Determine how many lines in the listing hold "interested" and give only that number.

Available data ▸
★ ★ ★

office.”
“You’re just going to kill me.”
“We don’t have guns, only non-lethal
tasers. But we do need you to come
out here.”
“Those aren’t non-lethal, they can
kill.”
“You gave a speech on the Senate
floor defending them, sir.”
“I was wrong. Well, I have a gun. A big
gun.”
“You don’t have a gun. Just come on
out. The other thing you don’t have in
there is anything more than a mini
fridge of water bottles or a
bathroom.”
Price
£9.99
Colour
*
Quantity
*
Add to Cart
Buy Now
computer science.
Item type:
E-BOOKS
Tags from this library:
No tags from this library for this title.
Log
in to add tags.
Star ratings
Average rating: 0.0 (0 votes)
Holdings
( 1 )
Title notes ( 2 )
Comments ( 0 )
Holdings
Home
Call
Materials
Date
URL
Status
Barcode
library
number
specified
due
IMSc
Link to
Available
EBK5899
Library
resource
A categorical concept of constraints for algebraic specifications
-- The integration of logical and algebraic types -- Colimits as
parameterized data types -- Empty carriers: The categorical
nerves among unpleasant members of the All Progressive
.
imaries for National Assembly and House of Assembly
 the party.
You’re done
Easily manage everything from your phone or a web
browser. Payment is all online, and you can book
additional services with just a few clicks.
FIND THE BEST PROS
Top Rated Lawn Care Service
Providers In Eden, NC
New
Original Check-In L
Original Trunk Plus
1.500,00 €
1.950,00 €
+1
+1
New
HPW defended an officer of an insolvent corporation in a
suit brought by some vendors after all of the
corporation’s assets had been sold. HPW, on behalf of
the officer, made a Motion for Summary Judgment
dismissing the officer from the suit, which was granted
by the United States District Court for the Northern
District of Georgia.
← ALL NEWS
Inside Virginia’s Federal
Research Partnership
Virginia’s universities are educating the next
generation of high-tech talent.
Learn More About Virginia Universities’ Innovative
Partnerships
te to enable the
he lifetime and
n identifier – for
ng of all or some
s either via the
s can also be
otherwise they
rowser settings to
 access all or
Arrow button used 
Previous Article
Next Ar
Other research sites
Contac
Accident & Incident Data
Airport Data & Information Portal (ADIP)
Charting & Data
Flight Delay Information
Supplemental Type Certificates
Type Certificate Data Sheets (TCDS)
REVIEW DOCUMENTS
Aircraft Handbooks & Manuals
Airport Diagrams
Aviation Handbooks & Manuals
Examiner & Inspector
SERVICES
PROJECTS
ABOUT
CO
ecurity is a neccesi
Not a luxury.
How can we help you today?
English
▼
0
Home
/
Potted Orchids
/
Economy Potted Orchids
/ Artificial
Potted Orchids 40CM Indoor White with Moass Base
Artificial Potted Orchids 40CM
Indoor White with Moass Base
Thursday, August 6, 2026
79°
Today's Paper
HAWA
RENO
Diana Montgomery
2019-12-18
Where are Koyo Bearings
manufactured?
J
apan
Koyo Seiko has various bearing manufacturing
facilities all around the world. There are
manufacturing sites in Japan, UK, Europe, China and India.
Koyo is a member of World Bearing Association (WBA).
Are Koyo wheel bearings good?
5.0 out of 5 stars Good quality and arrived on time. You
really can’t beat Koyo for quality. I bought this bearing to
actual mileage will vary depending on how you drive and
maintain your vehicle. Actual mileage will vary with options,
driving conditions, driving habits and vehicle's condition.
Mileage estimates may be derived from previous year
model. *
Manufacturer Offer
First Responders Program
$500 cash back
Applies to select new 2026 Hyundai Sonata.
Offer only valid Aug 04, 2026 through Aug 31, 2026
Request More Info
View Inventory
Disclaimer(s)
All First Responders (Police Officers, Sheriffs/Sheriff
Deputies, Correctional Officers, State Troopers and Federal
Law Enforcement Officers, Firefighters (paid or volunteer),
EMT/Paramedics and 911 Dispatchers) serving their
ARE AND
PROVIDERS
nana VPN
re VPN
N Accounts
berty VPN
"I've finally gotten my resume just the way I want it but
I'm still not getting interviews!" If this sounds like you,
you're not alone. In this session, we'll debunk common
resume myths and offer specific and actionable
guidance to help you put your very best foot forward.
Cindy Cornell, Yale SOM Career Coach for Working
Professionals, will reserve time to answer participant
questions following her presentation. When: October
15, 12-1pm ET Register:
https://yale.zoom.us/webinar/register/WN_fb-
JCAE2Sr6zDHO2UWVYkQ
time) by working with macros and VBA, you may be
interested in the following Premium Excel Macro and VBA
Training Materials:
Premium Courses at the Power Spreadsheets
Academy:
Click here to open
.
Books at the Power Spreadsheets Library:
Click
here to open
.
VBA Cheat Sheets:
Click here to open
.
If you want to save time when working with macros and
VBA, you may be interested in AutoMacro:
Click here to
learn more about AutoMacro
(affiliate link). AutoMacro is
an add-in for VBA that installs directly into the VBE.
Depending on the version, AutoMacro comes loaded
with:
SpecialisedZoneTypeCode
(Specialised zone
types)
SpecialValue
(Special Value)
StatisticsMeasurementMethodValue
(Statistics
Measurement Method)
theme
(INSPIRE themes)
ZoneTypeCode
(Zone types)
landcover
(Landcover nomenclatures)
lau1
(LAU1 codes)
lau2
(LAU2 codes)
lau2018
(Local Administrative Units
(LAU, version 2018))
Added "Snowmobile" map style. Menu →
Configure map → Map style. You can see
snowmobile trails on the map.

★ ★ ★

Response area ▸
2